Another reason is to say, please don't take time for granted. If you have a conflict with someone, regardless of who it is, mend it. There are those things that are beyond correction and I accept that. There are people who are so toxic that having them in your life is impossible, but if it can be repaired, I encourage you to do so. There are millions of us facing this day without our child(ren) or without the child they long for. Some of us are doing it with the heavy heart of unfinished business. I wish on no one to have to visit their parent and/or their child in a cemetery on this day and I will be visiting both, if you have never had to face this day doing those things, please don't judge someone else's journey.

I  may not have ever been able to know the true person my mother was, but here is what I do know.
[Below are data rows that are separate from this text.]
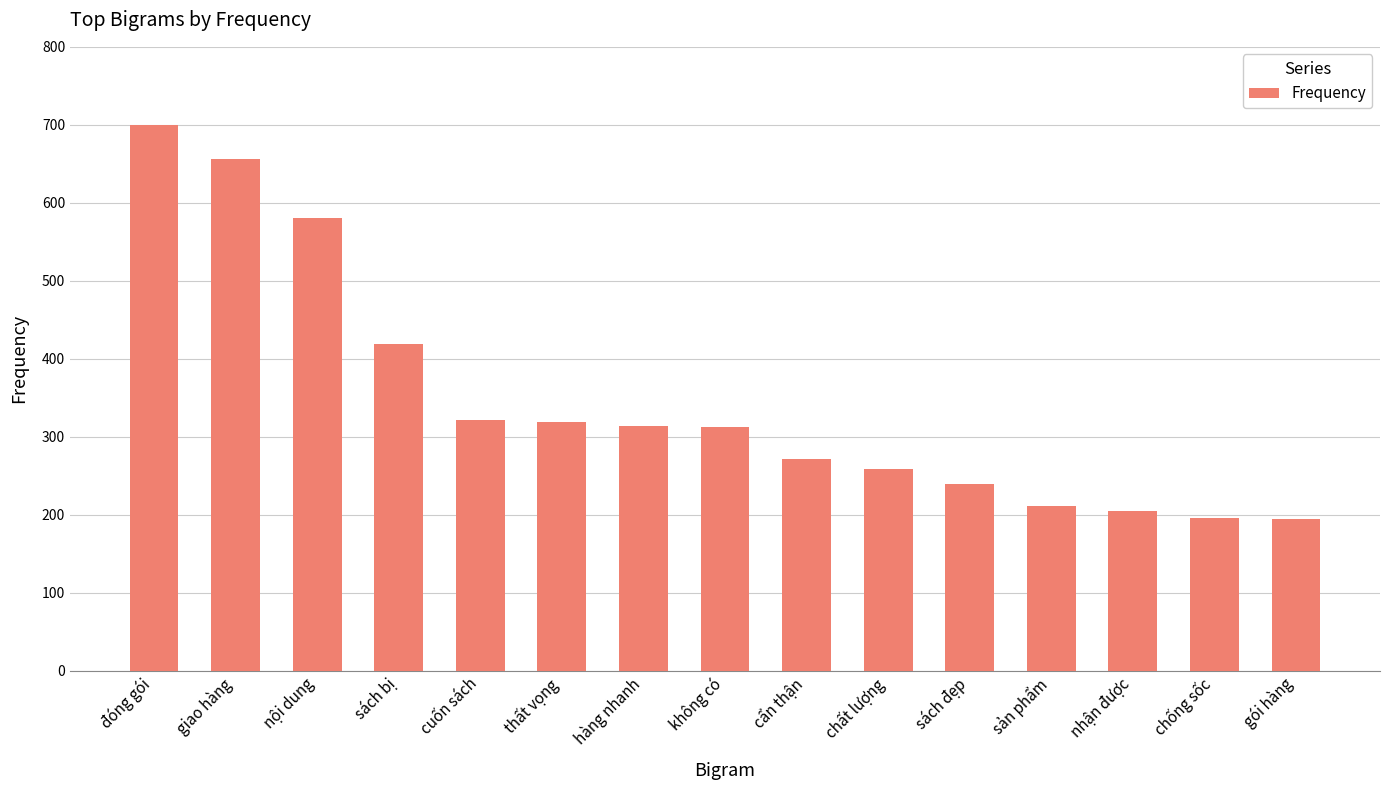

What is the value of the 10th bar from the left?

258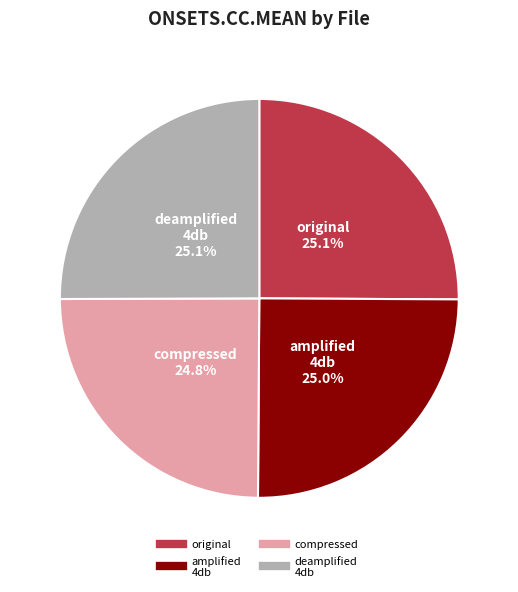

Is there any slice that represents more than half of the pie?

No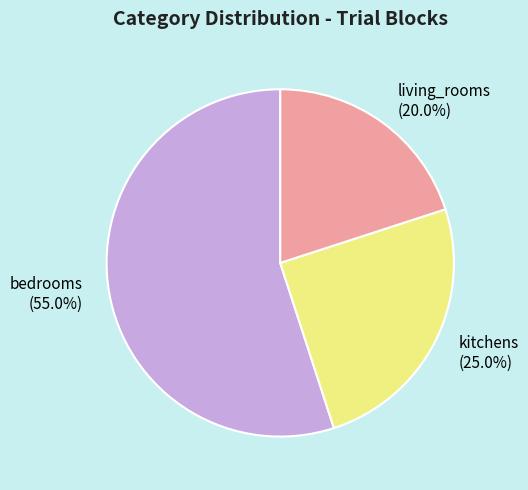

Approximately how many times larger is the value at bedrooms compared to kitchens?

2.2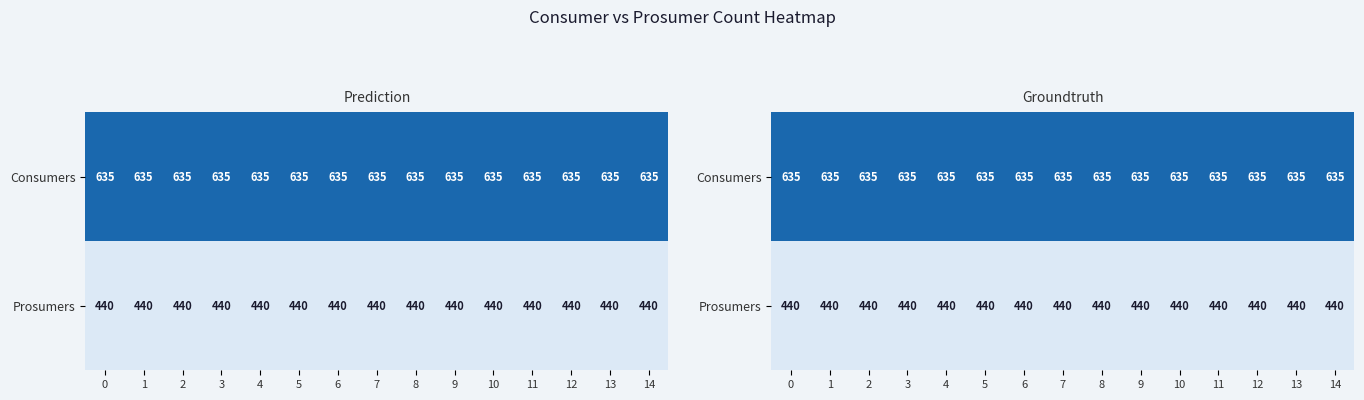

True or false: Prosumers has a value of 106 at 6.

False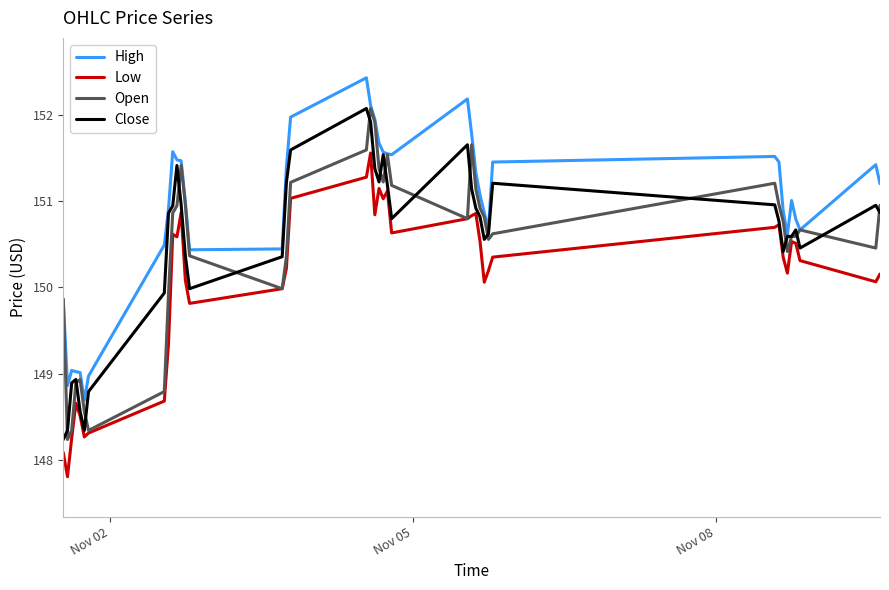

Which series has the largest total across all categories?

High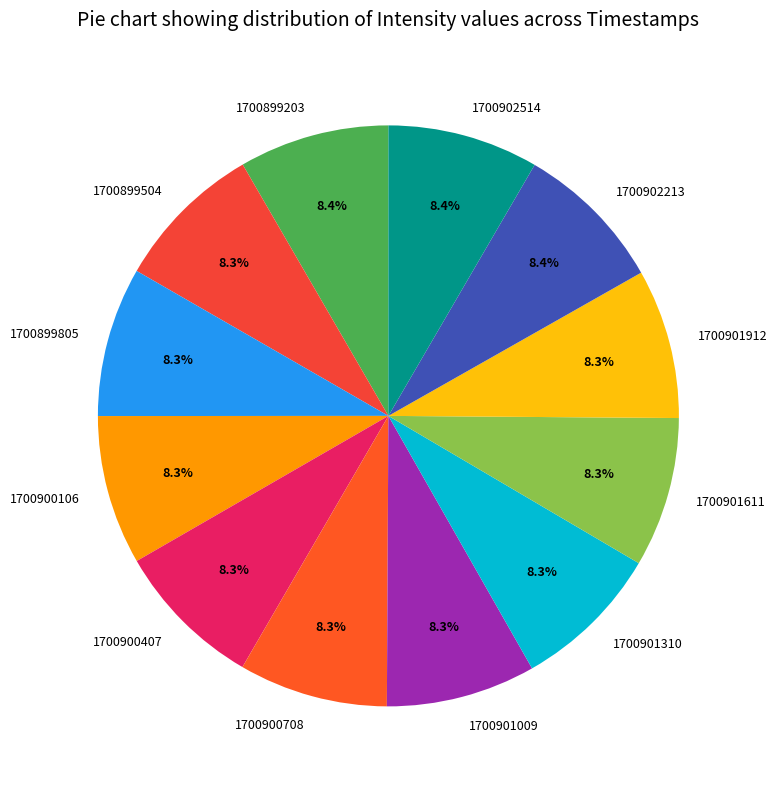

Count the number of slices in the pie.

12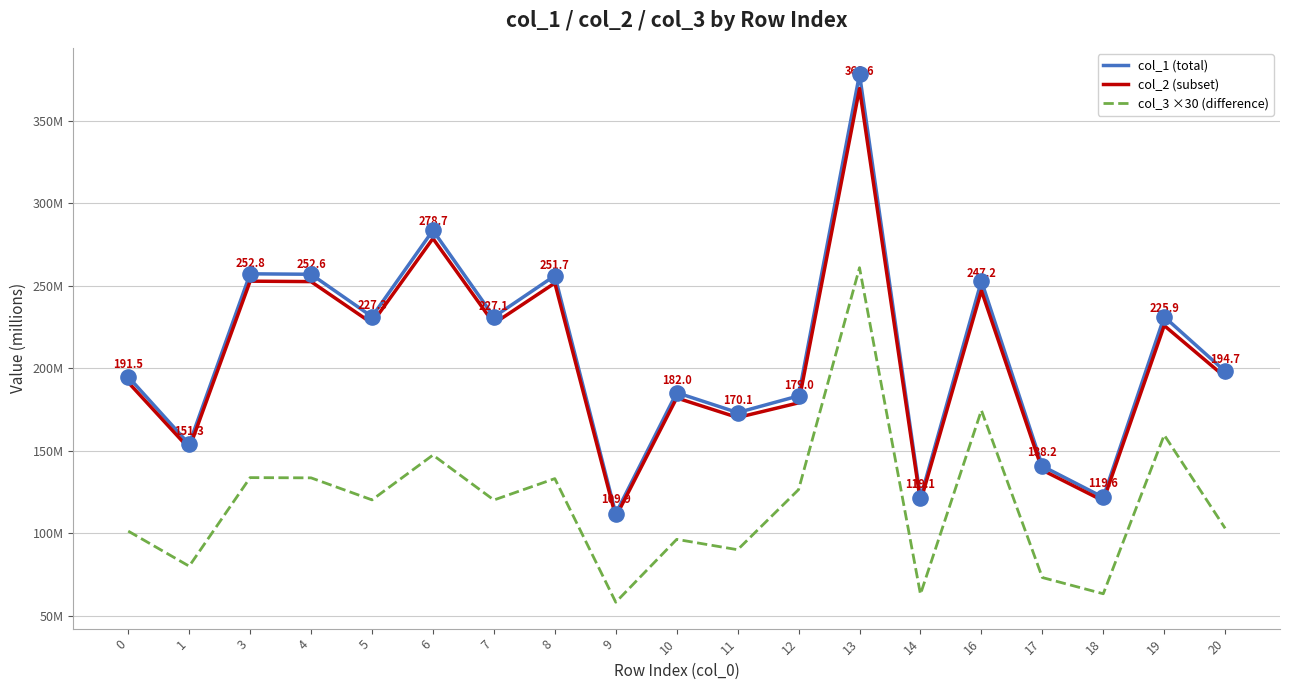

Is the value of col_3 ×30 (difference) at 14 greater than the value of col_1 (total) at 16?

No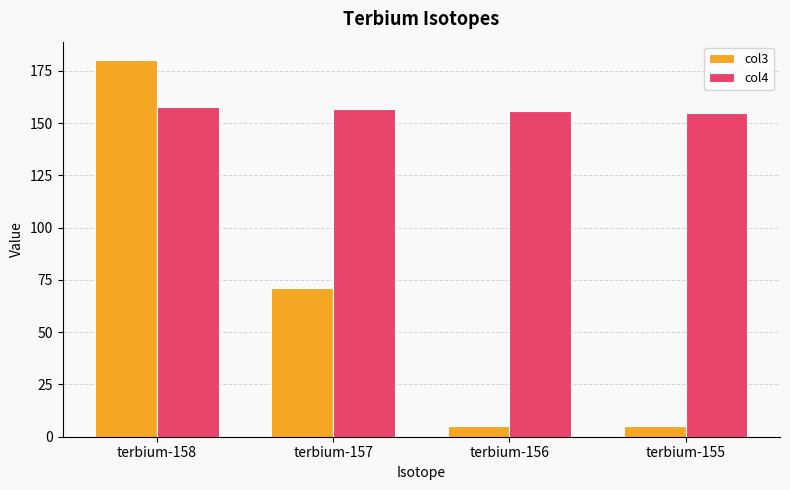

What is the value of the col4 bar at the 3rd from the left?

155.9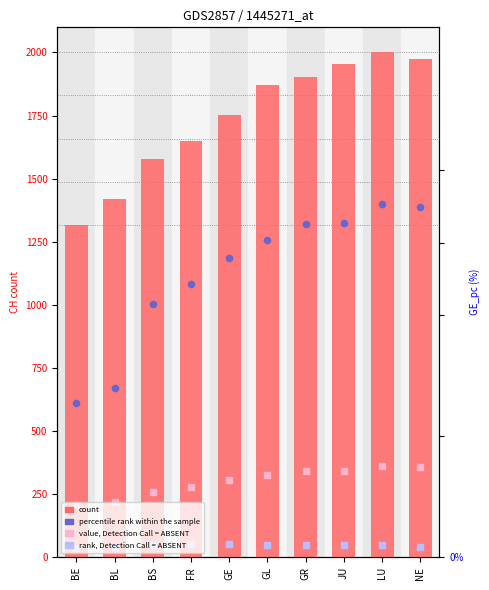

At which category is the sum across all series the highest?

LU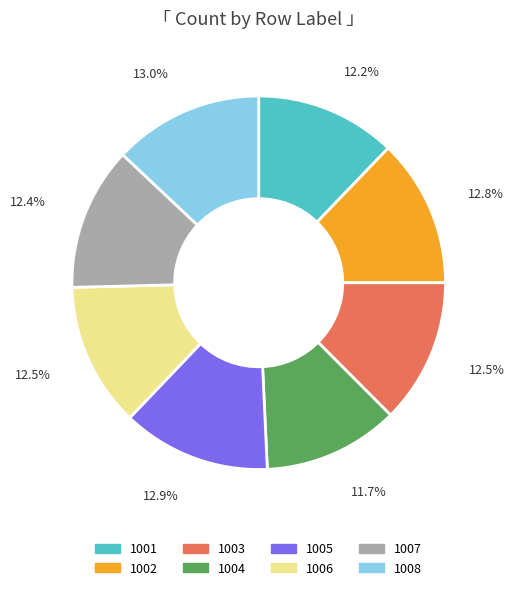

To the nearest percent, what portion does 1001 represent?

12%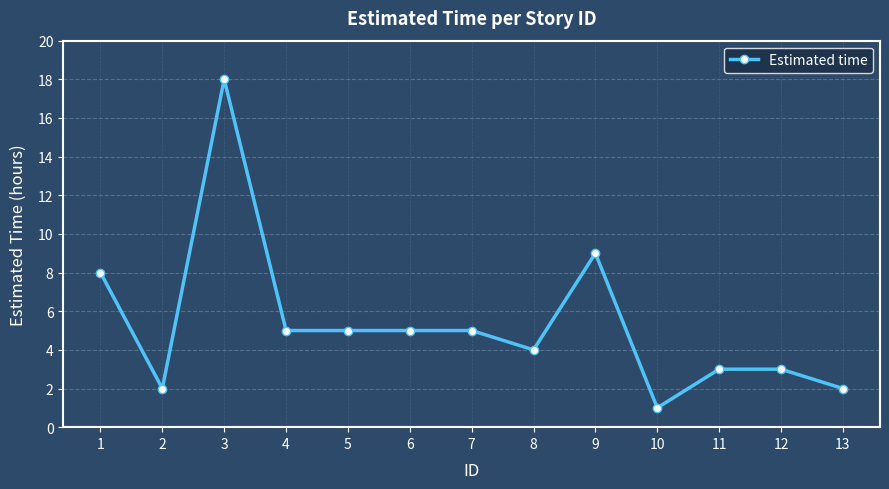

At which category does the data reach its first local peak?

3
I have her face and it's a face my husband and children love...for that I thank her. My oldest son loves the outdoors and my grandmother will tell you, I HATE it which means my mom gave that to him...for that I thank her. I am incredibly strong willed and do not easily accept the phrase "you can't" and from what I know, that was a quality my mother had...for that I thank her. More than anything, for all our missteps and wrong turns, she gave me life...for that I thank her!